Les cargaisons arrivent sans cesse. Le grain, qui est déversé sur les tapis roulants des terminaux de Constanta, donne à l'air une odeur sucrée et recouvre les travailleurs qui cherchent l'ombre sous les silos en acier d'une fine couche de poussière dorée.

Cette voie d'exportation est l'une des rares qui restent ouvertes à l'Ukraine, qui, avant le conflit avec la Russie, était l'un des principaux fournisseurs de céréales au monde. Les exportateurs ont expédié 1,46 million de tonnes de céréales ukrainiennes par Constanta depuis que la Russie a envahi le pays en février et que la guerre a interrompu les expéditions depuis les propres ports ukrainiens de la mer Noire.

Le premier navire transportant des céréales à quitter le port ukrainien d'Odessa depuis le début de la guerre, en vertu d'un accord de passage sécurisé, a pris la mer lundi. Les opérateurs roumains s'attendent à continuer à expédier du grain ukrainien, car il faudra du temps pour mettre pleinement en œuvre cet accord.

Le grain arrive par route, par rail ou par barge depuis les ports ukrainiens de Reni et Izmail sur le Danube.

L'accord de passage sécurisé a été considéré comme une lueur d'espoir dans une crise alimentaire mondiale qui s'aggrave. La Turquie, qui a négocié l'accord avec les Nations Unies, s'attend à ce qu'environ un navire céréalier quitte les ports ukrainiens chaque jour tant que l'accord est maintenu.

L'opérateur portuaire roumain Comvex a déclaré qu'il remplirait deux navires plus tard cette semaine : l'un transportant 30 500 tonnes de maïs ukrainien et roumain à destination de la Libye et le second 45 000 tonnes de maïs ukrainien à destination de l'Iran.

"Tout dépend du fonctionnement de l'accord d'Istanbul et des quantités que les ports ukrainiens peuvent expédier", a déclaré à Reuters Viorel Panait, directeur de Comvex.

"Nous souhaitons de tout cœur qu'ils puissent rétablir les flux de leur chaîne. Mais nous sommes là, prêts à les aider."

Comvex a investi 4 millions d'euros (4,09 millions de dollars) dans une deuxième plate-forme de déchargement de barges qui est devenue opérationnelle fin juillet, et a augmenté sa capacité totale de traitement à 84 000 tonnes en entrée et 70 000 tonnes en sortie par jour.

L'année dernière, le port de Constanta a expédié un volume record de 25,2 millions de tonnes de céréales en provenance de Roumanie et de ses voisins enclavés, la Serbie, la Hongrie, la Moldavie et l'Autriche.

Connue comme le grenier à blé de l'Europe, l'Ukraine espère exporter 20 millions de tonnes de céréales stockées dans des silos et 40 millions de tonnes de la récolte en cours, initialement à partir d'Odesa et des villes voisines de Pivdennyi et Chornomorsk, afin de faire place à la nouvelle récolte.

BOTTLENECKS

À la fin du mois de juin, Comvex avait traité environ 70 % des céréales et autres marchandises ukrainiennes devant passer par Constanta, dont près de 800 000 tonnes de minerai de fer.

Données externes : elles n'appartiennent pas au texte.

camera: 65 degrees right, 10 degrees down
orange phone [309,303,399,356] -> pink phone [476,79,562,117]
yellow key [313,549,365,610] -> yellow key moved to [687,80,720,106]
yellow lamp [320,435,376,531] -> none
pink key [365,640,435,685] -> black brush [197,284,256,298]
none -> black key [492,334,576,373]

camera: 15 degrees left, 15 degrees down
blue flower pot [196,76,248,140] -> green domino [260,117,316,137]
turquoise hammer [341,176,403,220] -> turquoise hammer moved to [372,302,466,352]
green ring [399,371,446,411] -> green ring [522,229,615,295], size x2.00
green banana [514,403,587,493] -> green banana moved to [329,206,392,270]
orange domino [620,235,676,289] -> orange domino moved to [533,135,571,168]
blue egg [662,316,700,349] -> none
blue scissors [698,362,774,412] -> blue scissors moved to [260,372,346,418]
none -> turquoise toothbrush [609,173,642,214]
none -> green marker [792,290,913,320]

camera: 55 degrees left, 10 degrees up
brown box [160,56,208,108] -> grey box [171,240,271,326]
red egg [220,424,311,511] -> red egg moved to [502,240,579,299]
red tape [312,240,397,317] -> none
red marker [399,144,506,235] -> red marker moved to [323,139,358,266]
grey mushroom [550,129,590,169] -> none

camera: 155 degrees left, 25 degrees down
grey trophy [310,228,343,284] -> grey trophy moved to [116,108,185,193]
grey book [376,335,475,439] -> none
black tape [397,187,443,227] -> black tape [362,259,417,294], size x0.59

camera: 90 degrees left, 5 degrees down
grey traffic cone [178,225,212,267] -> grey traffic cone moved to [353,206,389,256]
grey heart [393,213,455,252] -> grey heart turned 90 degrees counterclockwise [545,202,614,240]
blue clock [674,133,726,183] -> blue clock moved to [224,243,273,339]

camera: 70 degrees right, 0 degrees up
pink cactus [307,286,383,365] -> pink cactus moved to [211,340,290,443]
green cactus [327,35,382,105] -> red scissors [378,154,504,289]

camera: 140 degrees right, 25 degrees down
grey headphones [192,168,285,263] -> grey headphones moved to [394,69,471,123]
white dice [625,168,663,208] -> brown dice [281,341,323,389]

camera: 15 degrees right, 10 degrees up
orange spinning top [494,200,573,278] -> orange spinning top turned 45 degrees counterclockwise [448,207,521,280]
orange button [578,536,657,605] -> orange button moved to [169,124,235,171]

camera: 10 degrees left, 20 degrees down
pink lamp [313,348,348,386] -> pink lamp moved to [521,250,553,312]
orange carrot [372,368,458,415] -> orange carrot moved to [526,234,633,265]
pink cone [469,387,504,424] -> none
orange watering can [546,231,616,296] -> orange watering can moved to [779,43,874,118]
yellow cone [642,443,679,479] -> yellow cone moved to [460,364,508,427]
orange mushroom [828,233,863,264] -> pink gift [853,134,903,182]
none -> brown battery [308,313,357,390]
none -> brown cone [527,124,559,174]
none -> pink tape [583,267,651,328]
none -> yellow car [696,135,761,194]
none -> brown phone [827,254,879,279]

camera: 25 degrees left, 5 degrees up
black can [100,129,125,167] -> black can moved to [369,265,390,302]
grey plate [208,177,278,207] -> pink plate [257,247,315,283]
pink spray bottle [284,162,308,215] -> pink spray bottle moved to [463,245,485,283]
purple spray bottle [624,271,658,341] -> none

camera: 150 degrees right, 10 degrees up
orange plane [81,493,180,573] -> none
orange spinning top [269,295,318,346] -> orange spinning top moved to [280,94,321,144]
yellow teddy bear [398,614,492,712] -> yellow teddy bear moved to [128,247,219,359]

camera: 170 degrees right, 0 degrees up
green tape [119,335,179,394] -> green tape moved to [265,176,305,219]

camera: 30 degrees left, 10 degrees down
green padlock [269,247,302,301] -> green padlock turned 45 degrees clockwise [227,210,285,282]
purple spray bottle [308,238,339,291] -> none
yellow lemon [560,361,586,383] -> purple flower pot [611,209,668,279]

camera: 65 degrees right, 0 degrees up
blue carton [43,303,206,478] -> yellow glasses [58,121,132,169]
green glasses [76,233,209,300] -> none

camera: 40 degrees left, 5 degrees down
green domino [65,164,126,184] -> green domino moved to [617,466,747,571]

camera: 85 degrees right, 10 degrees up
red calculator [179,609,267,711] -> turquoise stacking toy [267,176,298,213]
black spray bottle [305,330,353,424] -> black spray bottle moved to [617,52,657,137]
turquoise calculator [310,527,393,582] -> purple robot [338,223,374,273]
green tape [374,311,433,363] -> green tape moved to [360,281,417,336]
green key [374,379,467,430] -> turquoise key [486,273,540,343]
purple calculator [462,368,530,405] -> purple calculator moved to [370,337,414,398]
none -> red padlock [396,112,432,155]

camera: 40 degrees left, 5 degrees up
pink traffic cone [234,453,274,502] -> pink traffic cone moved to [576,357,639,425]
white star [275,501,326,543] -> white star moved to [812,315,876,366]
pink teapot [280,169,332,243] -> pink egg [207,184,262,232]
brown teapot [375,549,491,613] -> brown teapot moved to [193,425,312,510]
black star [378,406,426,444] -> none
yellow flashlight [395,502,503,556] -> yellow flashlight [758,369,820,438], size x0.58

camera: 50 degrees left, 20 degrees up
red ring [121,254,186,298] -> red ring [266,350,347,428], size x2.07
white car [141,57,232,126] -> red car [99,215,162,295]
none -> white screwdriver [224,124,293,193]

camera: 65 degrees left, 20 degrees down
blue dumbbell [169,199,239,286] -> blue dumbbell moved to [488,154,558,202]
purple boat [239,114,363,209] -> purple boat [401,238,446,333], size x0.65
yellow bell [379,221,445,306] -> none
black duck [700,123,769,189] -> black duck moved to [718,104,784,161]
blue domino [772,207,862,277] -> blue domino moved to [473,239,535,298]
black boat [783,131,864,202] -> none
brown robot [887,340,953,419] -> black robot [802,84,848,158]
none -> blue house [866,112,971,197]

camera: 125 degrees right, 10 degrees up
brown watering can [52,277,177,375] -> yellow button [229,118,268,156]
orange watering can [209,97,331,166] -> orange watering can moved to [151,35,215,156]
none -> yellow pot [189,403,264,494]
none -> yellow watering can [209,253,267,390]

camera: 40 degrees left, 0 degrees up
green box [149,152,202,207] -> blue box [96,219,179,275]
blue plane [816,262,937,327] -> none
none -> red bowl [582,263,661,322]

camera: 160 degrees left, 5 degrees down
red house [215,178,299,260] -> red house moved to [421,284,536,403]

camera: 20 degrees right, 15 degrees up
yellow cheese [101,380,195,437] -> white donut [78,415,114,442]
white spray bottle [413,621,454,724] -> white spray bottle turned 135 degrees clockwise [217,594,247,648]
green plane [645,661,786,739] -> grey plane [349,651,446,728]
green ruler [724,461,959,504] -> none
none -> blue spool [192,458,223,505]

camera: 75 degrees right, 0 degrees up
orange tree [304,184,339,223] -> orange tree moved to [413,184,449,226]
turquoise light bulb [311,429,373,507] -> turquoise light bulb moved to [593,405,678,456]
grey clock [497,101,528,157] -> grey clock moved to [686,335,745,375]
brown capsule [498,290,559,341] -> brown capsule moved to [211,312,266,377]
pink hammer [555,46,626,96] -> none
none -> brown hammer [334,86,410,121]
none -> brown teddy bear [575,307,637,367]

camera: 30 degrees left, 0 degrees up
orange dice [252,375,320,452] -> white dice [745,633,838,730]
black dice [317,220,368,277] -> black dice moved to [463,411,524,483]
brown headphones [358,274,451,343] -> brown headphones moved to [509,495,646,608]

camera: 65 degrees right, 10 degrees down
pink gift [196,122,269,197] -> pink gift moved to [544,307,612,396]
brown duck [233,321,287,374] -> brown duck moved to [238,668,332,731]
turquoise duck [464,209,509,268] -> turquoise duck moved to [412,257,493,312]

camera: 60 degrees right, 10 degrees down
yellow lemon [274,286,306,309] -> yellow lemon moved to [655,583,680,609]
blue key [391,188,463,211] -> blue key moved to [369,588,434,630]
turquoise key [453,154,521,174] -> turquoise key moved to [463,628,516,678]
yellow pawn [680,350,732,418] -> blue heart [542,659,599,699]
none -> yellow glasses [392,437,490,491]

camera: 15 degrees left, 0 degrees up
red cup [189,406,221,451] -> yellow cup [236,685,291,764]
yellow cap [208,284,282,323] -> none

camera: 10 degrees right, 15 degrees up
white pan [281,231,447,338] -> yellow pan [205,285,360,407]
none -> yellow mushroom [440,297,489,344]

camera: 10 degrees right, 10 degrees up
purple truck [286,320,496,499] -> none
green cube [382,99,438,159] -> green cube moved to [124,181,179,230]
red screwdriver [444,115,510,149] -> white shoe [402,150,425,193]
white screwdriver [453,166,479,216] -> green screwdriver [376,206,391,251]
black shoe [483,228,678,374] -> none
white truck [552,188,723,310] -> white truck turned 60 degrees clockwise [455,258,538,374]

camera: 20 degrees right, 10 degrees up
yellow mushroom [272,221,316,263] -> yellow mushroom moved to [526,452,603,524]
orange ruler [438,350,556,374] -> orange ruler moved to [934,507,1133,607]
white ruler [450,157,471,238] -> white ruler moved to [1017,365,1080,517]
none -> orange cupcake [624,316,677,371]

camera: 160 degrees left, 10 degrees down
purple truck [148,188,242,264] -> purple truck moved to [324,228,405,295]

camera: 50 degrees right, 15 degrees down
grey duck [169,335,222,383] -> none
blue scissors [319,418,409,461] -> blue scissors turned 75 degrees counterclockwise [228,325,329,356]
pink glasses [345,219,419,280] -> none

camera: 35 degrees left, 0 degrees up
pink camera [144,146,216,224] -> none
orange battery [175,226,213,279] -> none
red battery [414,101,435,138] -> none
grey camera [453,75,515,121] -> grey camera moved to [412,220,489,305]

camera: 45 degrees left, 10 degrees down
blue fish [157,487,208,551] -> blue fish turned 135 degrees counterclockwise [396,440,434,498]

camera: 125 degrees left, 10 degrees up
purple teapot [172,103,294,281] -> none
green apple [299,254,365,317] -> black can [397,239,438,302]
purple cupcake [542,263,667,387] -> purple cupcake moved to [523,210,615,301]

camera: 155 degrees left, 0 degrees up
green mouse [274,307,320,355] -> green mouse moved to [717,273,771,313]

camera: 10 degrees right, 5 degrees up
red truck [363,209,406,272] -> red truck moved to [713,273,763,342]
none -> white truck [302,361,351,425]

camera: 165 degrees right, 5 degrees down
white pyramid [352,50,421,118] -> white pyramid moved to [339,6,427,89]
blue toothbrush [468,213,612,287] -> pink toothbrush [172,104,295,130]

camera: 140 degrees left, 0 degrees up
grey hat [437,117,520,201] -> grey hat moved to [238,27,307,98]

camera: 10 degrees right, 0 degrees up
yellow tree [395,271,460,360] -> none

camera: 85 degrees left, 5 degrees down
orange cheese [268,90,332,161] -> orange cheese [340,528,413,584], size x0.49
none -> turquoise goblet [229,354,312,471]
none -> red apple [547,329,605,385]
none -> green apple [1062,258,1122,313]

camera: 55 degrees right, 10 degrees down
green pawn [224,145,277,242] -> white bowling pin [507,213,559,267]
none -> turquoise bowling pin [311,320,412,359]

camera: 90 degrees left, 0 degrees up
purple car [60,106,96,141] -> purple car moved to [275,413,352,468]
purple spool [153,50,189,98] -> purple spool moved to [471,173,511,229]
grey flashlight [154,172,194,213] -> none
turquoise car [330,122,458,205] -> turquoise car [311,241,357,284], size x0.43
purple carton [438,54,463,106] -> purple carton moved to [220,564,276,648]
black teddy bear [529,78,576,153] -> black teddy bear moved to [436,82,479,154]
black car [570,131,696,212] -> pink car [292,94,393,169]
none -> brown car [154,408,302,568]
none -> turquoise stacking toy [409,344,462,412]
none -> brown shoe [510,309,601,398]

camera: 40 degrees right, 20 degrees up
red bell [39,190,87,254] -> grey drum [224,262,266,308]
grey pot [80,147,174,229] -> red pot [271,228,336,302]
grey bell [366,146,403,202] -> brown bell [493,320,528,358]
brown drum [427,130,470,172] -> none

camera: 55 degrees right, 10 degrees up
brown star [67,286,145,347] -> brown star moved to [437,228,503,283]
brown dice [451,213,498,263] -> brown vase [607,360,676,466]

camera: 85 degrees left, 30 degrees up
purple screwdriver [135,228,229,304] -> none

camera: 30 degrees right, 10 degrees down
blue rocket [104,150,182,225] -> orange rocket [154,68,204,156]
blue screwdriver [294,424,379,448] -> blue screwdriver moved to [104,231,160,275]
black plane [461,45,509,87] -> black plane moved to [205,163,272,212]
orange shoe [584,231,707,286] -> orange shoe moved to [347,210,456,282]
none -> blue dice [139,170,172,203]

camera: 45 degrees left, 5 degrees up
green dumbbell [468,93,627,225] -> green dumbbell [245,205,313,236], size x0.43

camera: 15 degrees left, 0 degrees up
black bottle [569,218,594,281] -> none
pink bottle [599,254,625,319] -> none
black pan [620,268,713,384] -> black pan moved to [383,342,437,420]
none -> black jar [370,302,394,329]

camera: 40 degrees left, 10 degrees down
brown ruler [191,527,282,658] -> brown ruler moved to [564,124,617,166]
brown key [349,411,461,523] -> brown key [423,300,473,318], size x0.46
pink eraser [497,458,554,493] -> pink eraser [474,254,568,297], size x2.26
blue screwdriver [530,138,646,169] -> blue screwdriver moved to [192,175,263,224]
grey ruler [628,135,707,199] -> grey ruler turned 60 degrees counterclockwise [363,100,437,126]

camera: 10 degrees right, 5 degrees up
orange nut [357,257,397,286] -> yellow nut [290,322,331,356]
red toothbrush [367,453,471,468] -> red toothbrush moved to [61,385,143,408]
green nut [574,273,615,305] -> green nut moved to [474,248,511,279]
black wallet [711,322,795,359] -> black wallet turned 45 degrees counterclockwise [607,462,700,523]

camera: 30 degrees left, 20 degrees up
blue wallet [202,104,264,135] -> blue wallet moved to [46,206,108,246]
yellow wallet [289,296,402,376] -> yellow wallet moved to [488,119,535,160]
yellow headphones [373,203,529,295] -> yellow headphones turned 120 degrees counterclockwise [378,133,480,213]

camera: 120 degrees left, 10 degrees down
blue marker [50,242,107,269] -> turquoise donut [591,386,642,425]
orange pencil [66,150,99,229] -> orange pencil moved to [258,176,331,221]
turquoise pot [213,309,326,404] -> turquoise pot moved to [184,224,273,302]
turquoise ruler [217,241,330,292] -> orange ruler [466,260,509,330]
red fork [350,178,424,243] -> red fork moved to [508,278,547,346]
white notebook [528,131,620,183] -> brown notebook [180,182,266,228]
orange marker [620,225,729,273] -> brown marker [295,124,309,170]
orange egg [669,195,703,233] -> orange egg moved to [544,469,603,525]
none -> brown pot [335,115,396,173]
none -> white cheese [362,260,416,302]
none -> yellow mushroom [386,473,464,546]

Elle prévoit d'investir 60 millions d'euros cette année et l'année prochaine pour relancer ses opérations, a déclaré M. Panait.

Le transport depuis l'Ukraine a été entravé par des problèmes d'infrastructure ferroviaire et par le faible niveau des eaux du Danube après des semaines de températures élevées et de sécheresse, ce qui signifie que les barges ne peuvent pas transporter des charges complètes.

Les autorités portuaires ont déclaré que 183 581 tonnes de céréales étaient actuellement en route vers Constanta, qui continuera également à exporter d'autres marchandises ukrainiennes non couvertes par l'accord de passage sécurisé, notamment des produits en acier, du minerai de fer et des tuyaux.

L'Association des entreprises du port de Constanta, que M. Panait dirige également, a déclaré que les dix opérateurs portuaires qui traitent des marchandises ukrainiennes en plus de leurs clients habituels auront besoin d'investissements de 340 millions d'euros dans des équipements pour augmenter la vitesse de traitement.

Ils ont demandé des fonds de l'Union européenne et des garanties de prêt du gouvernement. En juillet, le gouvernement roumain a déclaré à Reuters qu'il envisageait un programme pilote pour acquérir des équipements "afin d'augmenter la vitesse de fonctionnement des terminaux céréaliers". Il travaille également à la réhabilitation de 35 lignes ferroviaires portuaires et au retrait des centaines de wagons rouillés qui bloquent les voies.